> _Assigned task_
Your answer should hold each line of the material that contains the word "inputs".
Segment Start: Source information
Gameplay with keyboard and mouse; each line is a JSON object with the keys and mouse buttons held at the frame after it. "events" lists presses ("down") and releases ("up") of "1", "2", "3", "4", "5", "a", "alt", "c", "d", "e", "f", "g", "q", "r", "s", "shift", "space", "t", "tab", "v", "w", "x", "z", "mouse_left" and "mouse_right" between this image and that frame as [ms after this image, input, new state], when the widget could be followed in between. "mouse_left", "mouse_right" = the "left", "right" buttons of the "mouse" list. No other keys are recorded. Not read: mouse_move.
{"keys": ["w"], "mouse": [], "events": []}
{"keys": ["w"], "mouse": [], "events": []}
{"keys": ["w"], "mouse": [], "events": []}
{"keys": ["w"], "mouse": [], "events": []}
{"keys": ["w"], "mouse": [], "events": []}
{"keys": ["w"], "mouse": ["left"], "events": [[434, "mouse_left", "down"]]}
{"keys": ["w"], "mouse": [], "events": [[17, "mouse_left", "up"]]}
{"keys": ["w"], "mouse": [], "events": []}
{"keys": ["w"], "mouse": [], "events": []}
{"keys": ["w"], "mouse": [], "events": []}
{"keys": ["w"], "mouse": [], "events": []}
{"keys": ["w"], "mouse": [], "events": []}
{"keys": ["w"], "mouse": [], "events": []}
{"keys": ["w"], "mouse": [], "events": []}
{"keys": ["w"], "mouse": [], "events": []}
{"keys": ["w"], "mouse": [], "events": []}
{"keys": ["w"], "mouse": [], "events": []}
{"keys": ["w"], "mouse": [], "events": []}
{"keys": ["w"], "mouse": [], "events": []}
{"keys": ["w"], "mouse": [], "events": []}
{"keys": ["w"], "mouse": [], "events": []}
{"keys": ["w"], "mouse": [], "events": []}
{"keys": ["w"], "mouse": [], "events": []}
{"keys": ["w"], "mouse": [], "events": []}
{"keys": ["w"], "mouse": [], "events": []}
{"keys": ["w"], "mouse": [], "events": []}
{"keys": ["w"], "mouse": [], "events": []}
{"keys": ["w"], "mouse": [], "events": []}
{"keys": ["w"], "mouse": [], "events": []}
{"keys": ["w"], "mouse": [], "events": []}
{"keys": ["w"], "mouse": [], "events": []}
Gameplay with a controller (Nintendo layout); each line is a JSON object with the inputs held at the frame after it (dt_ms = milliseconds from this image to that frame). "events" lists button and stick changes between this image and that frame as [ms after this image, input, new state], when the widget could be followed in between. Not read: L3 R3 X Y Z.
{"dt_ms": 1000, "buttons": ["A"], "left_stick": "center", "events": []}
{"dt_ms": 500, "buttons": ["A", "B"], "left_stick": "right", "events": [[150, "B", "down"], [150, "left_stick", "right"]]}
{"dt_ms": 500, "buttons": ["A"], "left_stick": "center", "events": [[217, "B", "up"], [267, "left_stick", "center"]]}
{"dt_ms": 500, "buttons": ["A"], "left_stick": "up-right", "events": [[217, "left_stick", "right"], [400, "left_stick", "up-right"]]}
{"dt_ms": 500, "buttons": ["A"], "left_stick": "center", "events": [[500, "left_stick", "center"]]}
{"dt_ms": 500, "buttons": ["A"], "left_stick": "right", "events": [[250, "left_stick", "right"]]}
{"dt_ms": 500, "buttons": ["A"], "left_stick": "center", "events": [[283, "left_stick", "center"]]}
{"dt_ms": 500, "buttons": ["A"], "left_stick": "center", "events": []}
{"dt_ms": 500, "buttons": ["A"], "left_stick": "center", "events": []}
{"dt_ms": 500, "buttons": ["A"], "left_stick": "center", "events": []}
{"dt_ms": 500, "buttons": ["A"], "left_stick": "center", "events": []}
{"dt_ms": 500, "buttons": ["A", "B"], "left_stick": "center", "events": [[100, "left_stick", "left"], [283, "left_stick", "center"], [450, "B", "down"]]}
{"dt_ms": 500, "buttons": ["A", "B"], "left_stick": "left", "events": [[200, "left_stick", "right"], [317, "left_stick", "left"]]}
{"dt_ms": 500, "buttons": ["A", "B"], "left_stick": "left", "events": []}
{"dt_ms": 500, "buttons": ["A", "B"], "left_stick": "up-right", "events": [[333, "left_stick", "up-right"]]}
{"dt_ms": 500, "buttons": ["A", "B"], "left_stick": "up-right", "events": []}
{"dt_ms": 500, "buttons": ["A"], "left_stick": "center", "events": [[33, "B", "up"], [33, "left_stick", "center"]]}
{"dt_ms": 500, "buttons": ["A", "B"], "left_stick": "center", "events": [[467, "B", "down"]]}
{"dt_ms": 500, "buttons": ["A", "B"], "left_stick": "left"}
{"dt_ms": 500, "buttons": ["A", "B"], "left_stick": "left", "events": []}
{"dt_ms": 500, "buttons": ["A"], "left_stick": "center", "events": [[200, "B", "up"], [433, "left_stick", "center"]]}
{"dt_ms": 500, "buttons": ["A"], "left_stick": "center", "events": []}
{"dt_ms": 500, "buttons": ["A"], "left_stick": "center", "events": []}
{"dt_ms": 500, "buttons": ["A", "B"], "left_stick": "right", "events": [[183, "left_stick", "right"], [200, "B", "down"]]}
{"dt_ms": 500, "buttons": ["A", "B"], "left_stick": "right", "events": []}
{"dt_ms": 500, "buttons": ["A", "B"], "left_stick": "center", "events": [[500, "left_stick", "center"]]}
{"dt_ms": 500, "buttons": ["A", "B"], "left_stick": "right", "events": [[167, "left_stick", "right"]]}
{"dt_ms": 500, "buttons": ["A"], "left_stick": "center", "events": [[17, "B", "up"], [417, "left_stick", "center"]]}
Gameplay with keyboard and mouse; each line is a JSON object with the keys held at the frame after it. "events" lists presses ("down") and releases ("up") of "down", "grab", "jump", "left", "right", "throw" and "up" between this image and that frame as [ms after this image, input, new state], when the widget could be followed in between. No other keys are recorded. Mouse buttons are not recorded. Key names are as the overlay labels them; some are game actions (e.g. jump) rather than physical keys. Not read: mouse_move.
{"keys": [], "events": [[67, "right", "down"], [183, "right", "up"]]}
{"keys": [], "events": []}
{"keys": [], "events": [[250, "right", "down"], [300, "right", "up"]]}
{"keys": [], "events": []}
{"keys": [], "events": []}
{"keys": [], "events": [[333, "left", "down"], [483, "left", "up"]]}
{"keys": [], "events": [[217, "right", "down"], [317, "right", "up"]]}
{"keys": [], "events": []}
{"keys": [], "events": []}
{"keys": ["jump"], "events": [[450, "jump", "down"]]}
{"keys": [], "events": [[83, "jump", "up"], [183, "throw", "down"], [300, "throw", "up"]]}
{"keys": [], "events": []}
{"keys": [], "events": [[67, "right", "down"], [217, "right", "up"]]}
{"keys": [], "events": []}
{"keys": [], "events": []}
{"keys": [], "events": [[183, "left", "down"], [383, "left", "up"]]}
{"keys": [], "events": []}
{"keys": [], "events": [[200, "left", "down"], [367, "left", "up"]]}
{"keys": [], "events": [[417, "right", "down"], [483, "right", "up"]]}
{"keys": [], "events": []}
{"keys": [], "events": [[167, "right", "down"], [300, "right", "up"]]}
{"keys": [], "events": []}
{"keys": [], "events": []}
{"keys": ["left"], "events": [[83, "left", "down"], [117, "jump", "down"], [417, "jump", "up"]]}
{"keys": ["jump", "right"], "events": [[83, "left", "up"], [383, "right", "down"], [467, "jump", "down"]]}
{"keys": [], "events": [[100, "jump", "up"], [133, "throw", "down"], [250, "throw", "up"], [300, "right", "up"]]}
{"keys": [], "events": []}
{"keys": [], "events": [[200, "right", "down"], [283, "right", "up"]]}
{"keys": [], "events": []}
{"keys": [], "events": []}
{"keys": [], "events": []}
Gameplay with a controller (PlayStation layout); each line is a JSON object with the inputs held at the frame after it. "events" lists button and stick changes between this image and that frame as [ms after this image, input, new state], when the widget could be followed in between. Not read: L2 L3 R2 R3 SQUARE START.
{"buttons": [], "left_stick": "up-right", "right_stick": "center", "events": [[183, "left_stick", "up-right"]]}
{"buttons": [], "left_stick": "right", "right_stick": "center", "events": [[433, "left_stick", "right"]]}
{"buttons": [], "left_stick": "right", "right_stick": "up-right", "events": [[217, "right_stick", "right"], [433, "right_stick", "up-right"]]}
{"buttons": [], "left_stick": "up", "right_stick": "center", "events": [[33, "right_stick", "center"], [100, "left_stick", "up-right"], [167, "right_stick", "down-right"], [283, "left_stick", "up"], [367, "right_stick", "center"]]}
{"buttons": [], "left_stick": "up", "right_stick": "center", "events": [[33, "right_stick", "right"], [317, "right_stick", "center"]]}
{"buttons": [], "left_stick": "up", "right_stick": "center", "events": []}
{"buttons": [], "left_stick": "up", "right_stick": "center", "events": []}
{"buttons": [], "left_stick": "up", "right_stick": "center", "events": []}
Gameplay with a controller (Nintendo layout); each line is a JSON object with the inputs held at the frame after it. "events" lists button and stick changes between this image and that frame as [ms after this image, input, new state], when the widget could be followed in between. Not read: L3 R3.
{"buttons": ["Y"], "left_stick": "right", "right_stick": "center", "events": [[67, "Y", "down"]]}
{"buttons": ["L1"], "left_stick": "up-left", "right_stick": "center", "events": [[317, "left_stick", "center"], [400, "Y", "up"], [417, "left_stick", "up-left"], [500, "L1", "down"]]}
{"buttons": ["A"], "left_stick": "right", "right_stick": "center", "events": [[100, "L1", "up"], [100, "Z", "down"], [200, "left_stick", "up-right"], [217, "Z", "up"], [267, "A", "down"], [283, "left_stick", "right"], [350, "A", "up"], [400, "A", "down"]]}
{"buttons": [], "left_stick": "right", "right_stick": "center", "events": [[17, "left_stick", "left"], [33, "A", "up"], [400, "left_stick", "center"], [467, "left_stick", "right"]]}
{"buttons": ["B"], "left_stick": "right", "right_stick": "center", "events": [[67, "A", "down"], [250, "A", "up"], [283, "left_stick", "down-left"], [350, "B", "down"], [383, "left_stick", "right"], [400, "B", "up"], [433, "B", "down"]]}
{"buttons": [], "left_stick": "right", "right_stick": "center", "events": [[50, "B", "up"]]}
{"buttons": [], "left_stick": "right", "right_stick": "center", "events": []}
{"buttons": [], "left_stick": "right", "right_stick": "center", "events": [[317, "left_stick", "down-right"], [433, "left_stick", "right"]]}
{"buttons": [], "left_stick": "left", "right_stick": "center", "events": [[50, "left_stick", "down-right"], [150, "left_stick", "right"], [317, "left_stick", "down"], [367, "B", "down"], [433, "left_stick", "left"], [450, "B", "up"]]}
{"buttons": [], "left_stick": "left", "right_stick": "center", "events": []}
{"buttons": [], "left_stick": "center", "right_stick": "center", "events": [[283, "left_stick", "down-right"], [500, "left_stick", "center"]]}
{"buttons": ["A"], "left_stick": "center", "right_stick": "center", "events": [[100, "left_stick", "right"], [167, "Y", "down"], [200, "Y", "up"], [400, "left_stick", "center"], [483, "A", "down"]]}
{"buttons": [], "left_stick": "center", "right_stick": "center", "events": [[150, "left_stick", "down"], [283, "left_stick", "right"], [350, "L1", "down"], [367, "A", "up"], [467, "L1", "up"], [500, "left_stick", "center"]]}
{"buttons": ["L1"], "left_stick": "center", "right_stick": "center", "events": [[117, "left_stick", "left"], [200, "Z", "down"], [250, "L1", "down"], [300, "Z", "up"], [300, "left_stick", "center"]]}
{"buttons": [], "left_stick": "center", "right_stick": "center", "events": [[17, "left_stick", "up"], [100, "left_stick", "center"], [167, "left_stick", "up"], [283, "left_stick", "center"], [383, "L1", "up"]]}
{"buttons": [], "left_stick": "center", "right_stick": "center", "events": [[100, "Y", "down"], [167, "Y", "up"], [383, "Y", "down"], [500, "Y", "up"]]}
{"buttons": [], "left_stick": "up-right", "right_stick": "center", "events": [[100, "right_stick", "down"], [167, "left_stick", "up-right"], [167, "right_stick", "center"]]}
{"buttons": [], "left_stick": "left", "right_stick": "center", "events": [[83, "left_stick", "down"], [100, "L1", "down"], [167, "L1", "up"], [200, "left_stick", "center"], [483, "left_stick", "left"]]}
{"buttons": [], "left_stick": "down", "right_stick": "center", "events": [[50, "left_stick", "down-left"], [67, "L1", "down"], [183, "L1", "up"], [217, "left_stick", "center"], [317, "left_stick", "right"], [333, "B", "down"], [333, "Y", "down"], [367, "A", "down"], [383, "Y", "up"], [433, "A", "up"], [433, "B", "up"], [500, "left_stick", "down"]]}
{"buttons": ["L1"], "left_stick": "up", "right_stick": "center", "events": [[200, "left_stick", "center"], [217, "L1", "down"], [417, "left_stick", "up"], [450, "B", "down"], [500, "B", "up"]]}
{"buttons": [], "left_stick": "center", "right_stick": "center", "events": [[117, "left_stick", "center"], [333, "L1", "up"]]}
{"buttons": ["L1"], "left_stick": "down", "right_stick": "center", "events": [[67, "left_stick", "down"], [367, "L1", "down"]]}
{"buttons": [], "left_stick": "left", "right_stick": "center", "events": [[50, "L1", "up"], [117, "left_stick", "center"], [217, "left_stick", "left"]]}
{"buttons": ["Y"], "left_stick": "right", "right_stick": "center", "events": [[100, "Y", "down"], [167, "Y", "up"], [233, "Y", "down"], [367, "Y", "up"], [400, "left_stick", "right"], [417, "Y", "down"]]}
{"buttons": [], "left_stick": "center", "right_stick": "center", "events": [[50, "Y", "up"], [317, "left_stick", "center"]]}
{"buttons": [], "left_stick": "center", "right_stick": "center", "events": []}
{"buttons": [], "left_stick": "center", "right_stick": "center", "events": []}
Segment End: Source information
> _Answer to this problem_
Gameplay with a controller (Nintendo layout); each line is a JSON object with the inputs held at the frame after it (dt_ms = milliseconds from this image to that frame). "events" lists button and stick changes between this image and that frame as [ms after this image, input, new state], when the widget could be followed in between. Not read: L3 R3 X Y Z.
Gameplay with a controller (PlayStation layout); each line is a JSON object with the inputs held at the frame after it. "events" lists button and stick changes between this image and that frame as [ms after this image, input, new state], when the widget could be followed in between. Not read: L2 L3 R2 R3 SQUARE START.
Gameplay with a controller (Nintendo layout); each line is a JSON object with the inputs held at the frame after it. "events" lists button and stick changes between this image and that frame as [ms after this image, input, new state], when the widget could be followed in between. Not read: L3 R3.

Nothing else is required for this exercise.